▶ **TASK DIRECTIONS**:
Repeat the records word for word, beginning with the line containing "Where is the" and continuing through the end of the records, with both ends included. Leave the pictures out of your answer.

[Opening RECORDS FOR THE EXERCISE section]

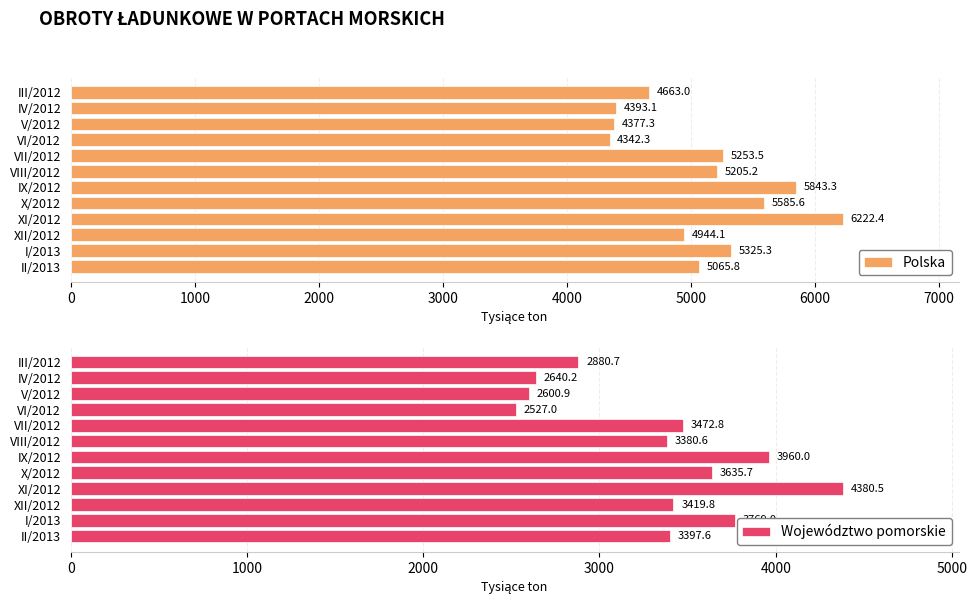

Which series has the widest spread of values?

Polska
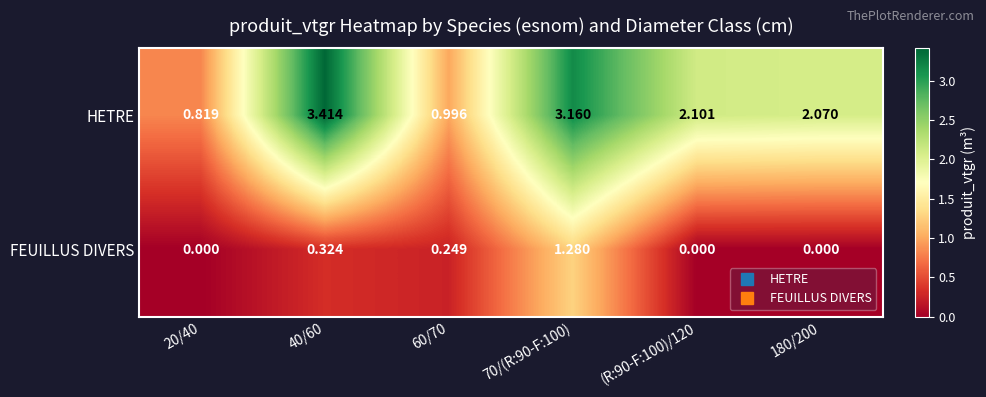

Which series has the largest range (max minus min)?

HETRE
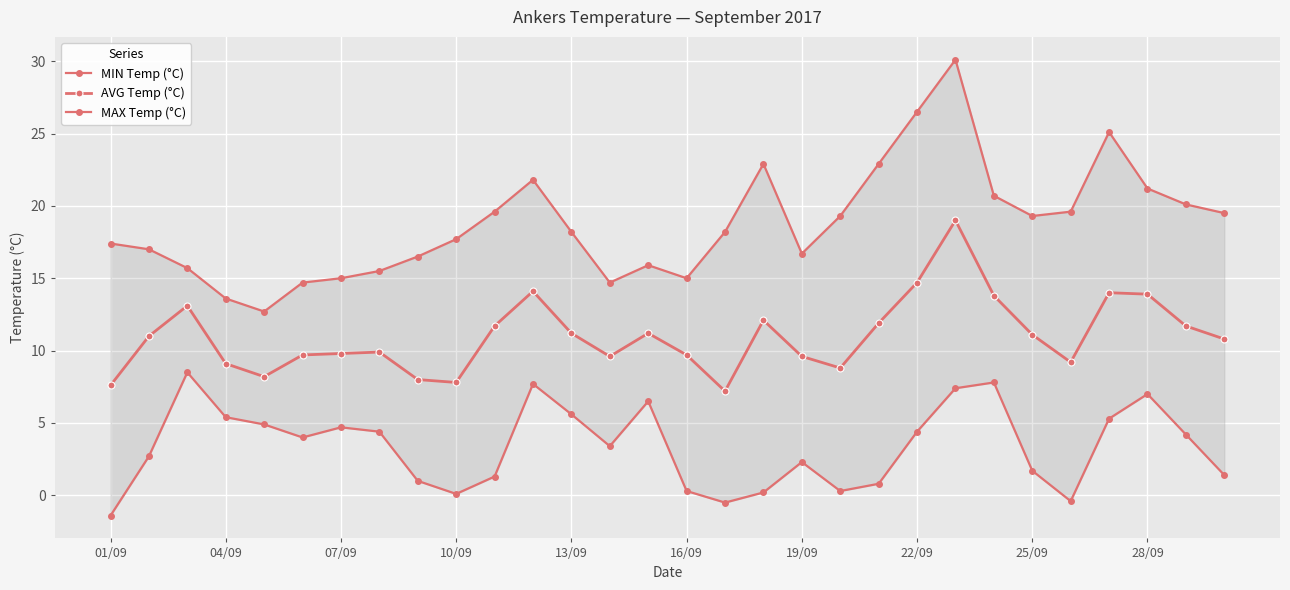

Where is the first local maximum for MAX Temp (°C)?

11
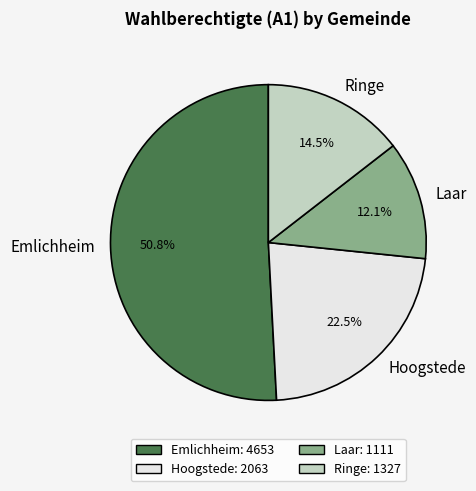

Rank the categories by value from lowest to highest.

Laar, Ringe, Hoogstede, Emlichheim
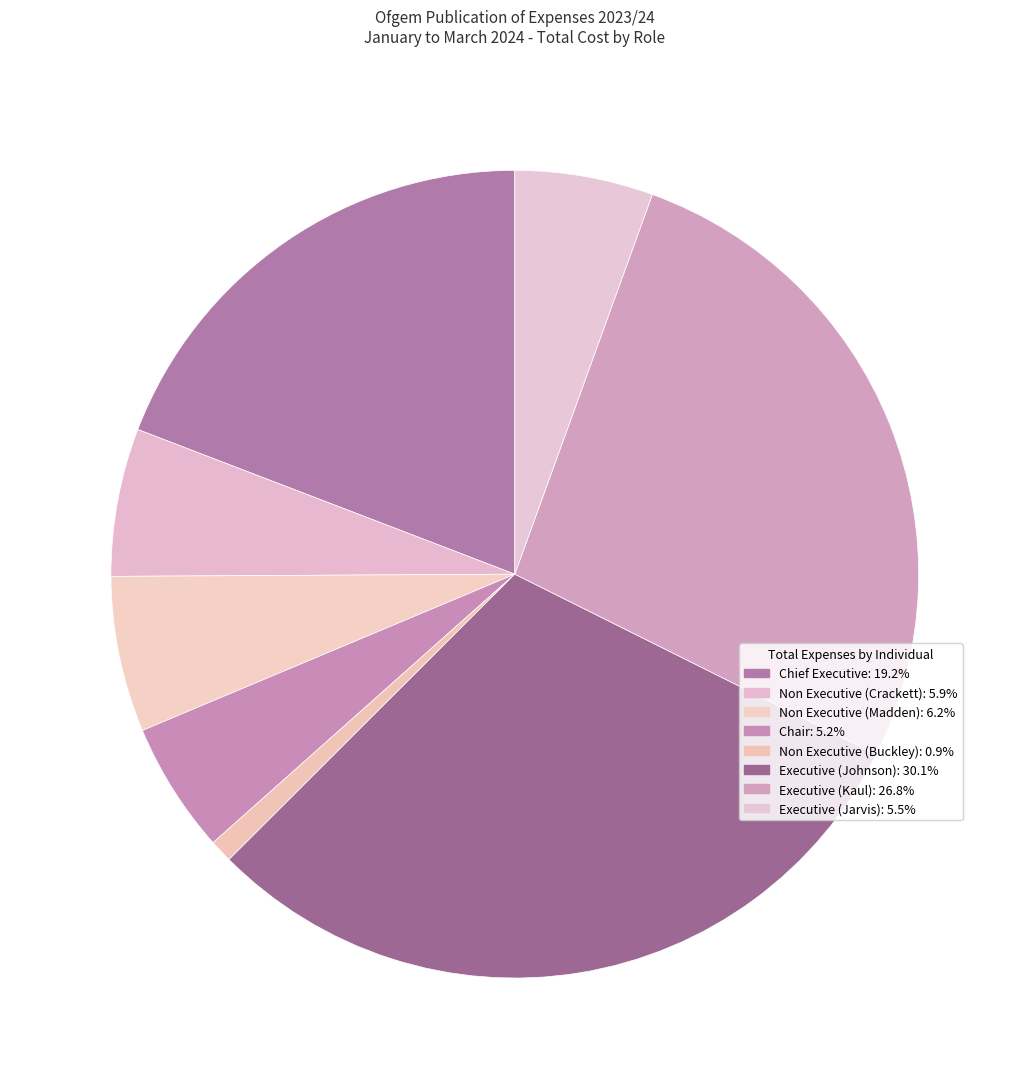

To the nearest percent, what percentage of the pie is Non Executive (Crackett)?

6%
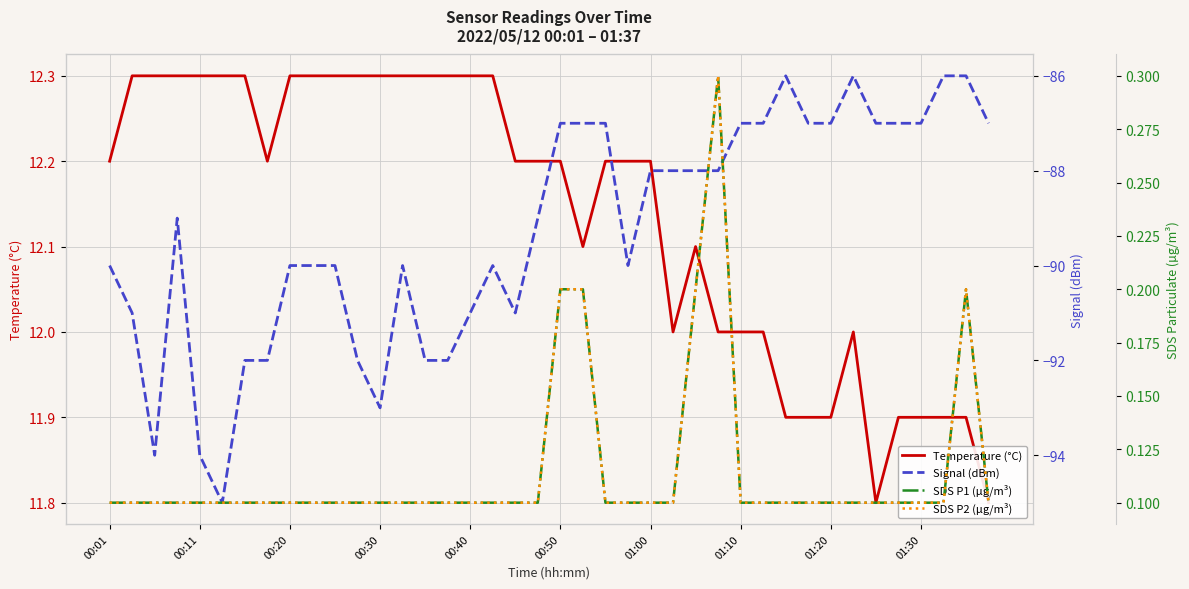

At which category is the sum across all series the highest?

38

[Closing RECORDS FOR THE EXERCISE section]

▶ **SOLUTION TO THE EXERCISE**:
Where is the first local maximum for MAX Temp (°C)?

11

Rank the categories by value from lowest to highest.

Laar, Ringe, Hoogstede, Emlichheim

To the nearest percent, what percentage of the pie is Non Executive (Crackett)?

6%

At which category is the sum across all series the highest?

38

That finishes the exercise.